Mesmo inelegível até o fim dessa década, o ex-presidente Jair Bolsonaro (PL) terá um papel decisivo em boa parte dos resultados das eleições municipais de outubro. Mas não somente por seguir sendo uma liderança política relevante no cotidiano brasileiro, mantendo uma base mobilizada em torno de suas pautas, como analistas já observam há tempos, ou por ser cabo eleitoral de muitos candidatos locais.
Uma pesquisa publicada agora pela Fundação Friedrich Ebert, ligada ao Partido Social Democrata da Alemanha, aponta que há um aspecto ainda mais estrutural em jogo: Bolsonaro se mantém capaz de estabelecer critérios que balizam a decisão de parte significativa do eleitorado.
"São vetores que se concentram dentro dessa grande disputa social por valores morais. E, nesse campo, ele é muito influente", explica Thais Pavez, que integra o Centro de Estudos dos Direitos da Cidadania (CENEDIC) da Universidade de São Paulo (USP). São questões como a defesa da família como unidade social fundamental e a oposição à legalização do aborto e à "ideologia de gênero" (a ideia de que gênero não é algo uma questão meramente biológica ou binária).
Ela conduziu o estudo ao lado de outras duas grandes referências nas análises sobre a extrema direita no Brasil: a cientista política Camila Rocha, do Centro Brasileiro de Análise e Planejamento (Cebrap), e a cientista social Esther Solano, professora do curso de Relações Internacionais da Universidade Federal de São Paulo (Unifesp).

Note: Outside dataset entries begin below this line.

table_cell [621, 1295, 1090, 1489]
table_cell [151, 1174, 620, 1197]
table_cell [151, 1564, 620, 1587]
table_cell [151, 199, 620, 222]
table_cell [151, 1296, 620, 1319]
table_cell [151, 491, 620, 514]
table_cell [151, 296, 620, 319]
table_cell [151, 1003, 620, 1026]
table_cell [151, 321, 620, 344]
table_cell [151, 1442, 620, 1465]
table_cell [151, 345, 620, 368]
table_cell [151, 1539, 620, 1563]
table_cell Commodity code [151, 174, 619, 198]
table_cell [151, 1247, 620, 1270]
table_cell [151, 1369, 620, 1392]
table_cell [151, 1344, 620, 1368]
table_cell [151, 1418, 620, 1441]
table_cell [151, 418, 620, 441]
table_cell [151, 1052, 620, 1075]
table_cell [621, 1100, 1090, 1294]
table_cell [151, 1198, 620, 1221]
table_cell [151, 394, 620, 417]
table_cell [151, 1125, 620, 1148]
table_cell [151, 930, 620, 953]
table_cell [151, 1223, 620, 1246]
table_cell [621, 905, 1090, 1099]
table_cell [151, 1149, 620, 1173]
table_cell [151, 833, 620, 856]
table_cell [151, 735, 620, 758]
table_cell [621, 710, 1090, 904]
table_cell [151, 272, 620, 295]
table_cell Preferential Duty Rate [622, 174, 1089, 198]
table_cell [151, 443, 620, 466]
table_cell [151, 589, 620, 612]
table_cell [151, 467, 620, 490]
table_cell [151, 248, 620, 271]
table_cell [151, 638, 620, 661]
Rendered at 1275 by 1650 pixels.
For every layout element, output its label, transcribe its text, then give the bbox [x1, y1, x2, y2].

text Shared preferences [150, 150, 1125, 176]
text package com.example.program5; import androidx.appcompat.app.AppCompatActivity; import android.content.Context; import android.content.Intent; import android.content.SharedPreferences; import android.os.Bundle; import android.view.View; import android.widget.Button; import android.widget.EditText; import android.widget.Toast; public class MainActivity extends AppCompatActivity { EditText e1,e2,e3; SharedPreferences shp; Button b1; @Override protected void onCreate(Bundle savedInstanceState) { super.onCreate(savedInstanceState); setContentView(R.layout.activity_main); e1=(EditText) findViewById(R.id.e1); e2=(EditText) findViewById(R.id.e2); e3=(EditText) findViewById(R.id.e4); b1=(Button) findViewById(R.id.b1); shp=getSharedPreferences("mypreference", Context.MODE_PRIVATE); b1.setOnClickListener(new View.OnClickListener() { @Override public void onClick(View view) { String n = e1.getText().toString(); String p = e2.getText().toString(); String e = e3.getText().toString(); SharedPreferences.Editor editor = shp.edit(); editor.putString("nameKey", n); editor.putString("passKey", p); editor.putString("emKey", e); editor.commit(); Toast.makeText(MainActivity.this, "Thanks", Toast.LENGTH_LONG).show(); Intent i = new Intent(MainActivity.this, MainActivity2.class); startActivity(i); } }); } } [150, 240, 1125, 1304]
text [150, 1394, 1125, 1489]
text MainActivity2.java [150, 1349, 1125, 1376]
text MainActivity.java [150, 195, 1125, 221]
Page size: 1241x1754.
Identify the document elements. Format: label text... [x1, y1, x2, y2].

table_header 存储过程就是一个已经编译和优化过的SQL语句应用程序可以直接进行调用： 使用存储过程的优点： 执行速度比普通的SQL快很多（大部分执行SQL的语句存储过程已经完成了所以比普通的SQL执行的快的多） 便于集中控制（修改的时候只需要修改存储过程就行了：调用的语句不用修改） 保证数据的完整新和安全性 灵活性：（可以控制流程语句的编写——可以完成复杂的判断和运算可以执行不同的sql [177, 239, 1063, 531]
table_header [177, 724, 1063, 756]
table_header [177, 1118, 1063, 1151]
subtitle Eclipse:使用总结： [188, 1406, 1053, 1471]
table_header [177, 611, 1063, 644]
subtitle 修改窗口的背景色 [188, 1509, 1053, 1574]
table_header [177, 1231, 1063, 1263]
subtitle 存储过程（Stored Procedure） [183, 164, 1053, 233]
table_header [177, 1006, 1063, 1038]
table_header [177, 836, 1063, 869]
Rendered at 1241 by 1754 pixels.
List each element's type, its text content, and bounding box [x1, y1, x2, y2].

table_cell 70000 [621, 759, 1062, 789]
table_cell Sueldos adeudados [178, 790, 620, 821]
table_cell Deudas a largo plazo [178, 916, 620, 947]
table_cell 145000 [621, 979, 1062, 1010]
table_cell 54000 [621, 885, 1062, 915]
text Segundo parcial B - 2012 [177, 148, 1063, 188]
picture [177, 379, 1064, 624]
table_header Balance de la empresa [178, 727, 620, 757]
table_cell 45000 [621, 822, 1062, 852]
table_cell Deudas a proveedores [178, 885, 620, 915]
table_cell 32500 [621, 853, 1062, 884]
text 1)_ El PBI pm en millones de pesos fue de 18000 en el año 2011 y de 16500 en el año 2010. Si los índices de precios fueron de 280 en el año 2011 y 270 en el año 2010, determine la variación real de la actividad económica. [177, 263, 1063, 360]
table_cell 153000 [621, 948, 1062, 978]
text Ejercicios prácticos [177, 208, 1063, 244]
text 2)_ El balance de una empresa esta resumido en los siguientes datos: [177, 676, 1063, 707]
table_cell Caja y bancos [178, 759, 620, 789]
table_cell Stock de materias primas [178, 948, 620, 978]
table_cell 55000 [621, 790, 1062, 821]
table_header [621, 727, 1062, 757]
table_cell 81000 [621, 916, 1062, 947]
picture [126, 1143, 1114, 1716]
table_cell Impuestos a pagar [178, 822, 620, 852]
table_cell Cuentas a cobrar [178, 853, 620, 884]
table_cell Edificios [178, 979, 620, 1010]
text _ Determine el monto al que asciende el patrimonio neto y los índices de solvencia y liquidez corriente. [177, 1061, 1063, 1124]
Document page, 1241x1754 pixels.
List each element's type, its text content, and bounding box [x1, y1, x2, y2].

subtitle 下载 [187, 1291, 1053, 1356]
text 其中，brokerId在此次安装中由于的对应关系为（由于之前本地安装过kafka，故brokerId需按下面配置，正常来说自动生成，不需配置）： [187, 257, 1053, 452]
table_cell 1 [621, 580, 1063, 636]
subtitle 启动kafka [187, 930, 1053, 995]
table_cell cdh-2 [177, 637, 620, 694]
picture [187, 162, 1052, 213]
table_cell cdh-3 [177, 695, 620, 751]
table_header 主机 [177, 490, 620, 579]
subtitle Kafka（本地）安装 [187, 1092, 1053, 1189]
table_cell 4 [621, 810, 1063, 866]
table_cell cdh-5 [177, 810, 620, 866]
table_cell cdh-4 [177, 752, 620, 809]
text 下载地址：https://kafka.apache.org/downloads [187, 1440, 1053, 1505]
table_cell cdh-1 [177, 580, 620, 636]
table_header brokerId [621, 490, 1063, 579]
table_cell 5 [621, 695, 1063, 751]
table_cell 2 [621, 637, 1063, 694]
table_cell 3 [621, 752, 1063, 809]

"Sem contar que essa eleição também será profundamente marcada pela experiência da violência urbana – outro campo onde o bolsonarismo possui uma narrativa ativa. Isso tende a pesar na definição de muitos votos", completa Pavez, lembrando que esse público também tende a apoiar uma maior flexibilização regulatória sobre armas de fogo.
A pesquisa se baseia em uma série de entrevistas com pessoas que votaram em Bolsonaro na última eleição presidencial, em 2022, feitas em três metrópoles do país: São Paulo, Rio de Janeiro e Belo Horizonte. Segundo analistas ouvidos pela DW, essas serão justamente as capitais onde Bolsonaro e o Partido Liberal (PL) vão centrar esforços para eleger candidatos aliados e tentar pavimentar a campanha presidencial de 2026.
Ao contrário de pesquisas quantitativas, em que participantes respondem questionários pré-estabelecidos, porém, o estudo da Friedrich Ebert privilegiou conversas abertas mediadas entre pequenos grupos, onde as pesquisadoras abordavam desde temas mais caros ao universo bolsonarista, como a legalização do aborto, por exemplo, passando por debates econômicos, como o papel do Estado na economia, até assuntos mais atuais, como as incursões israelenses na Faixa de Gaza.
Depois, elas concentraram todas as respostas em campos que têm dado a tônica das campanhas eleitorais. Foi assim que as pesquisadoras notaram outro fenômeno relevante: um peso maior de grandes pautas políticas, que englobam todo o país, sobre as discussões que se dão ao nível das cidades.
"É que a capilarização do bolsonarismo é muito forte. Isso faz com que dinâmicas nacionais, que antes não costumavam dar o tom dos pleitos locais, agora se reflitam bastante nos debates políticos de municípios médios e até pequenos. Isso se deve também às igrejas evangélicas, que servem como uma força mobilizadora permanente. O resultado é uma capacidade significativa do bolsonarismo de definir votos", explica Pavez.